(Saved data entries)

==============================

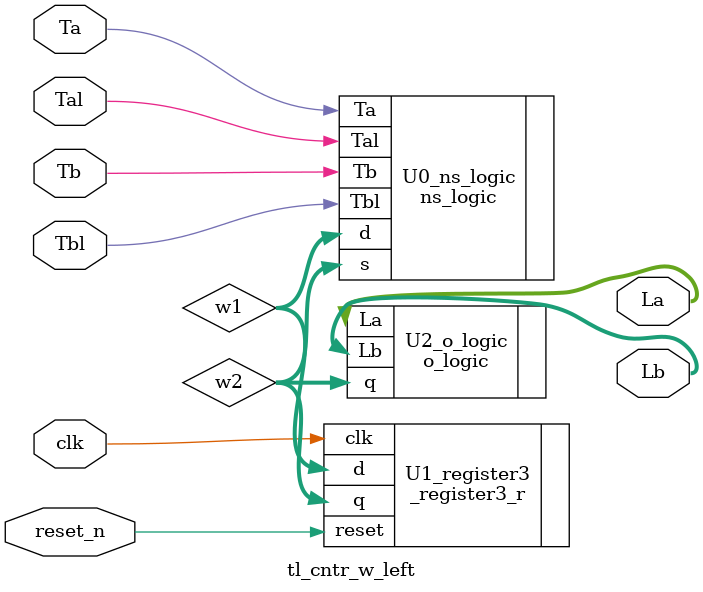
<source format=v>
module tl_cntr_w_left(clk,reset_n,Ta,Tal,Tb,Tbl,La,Lb); //The tl_cntr_left
	input clk,reset_n,Ta,Tb,Tal,Tbl; //inputs
	output [1:0]La,Lb; //outputs
	wire [2:0]w1,w2; //wires
	
	ns_logic U0_ns_logic(.Ta(Ta),.Tal(Tal),.Tb(Tb),.Tbl(Tbl),.s(w2),.d(w1)); //next state
	_register3_r U1_register3(.clk(clk),.reset(reset_n),.d(w1),.q(w2)); //register
	o_logic U2_o_logic(.q(w2),.La(La),.Lb(Lb)); //output logic
endmodule
</source>
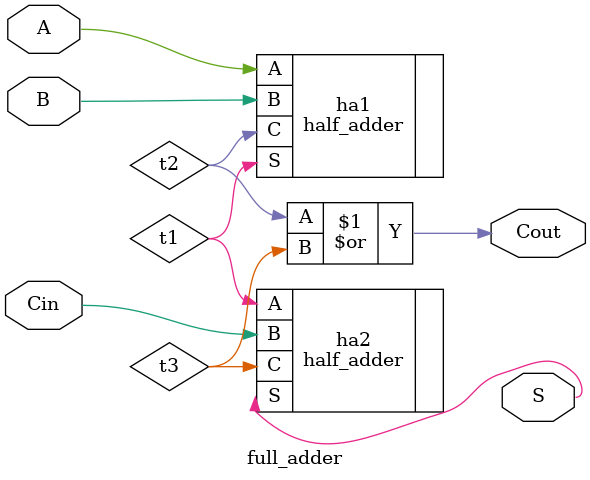
<source format=v>
`timescale 1ns/10ps

module full_adder(
    input A, B, Cin,
    output S, Cout
);

	// Your code goes here.  DO NOT change anything that is already given! Otherwise, you will not be able to pass the tests!
    
    wire t1, t2, t3;
    half_adder ha1(.A(A), .B(B), .S(t1), .C(t2));
    half_adder ha2(.A(t1), .B(Cin), .S(S), .C(t3));
    or (Cout, t2, t3);

endmodule

</source>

==============================

WHAT THE TASK ASKS: The records above, copied word for word without the pictures, are what should be output.

TASK ANSWER:
<source format=v>
module tl_cntr_w_left(clk,reset_n,Ta,Tal,Tb,Tbl,La,Lb); //The tl_cntr_left
	input clk,reset_n,Ta,Tb,Tal,Tbl; //inputs
	output [1:0]La,Lb; //outputs
	wire [2:0]w1,w2; //wires
	
	ns_logic U0_ns_logic(.Ta(Ta),.Tal(Tal),.Tb(Tb),.Tbl(Tbl),.s(w2),.d(w1)); //next state
	_register3_r U1_register3(.clk(clk),.reset(reset_n),.d(w1),.q(w2)); //register
	o_logic U2_o_logic(.q(w2),.La(La),.Lb(Lb)); //output logic
endmodule
</source>
<source format=v>
`timescale 1ns/10ps

module full_adder(
    input A, B, Cin,
    output S, Cout
);

	// Your code goes here.  DO NOT change anything that is already given! Otherwise, you will not be able to pass the tests!
    
    wire t1, t2, t3;
    half_adder ha1(.A(A), .B(B), .S(t1), .C(t2));
    half_adder ha2(.A(t1), .B(Cin), .S(S), .C(t3));
    or (Cout, t2, t3);

endmodule

</source>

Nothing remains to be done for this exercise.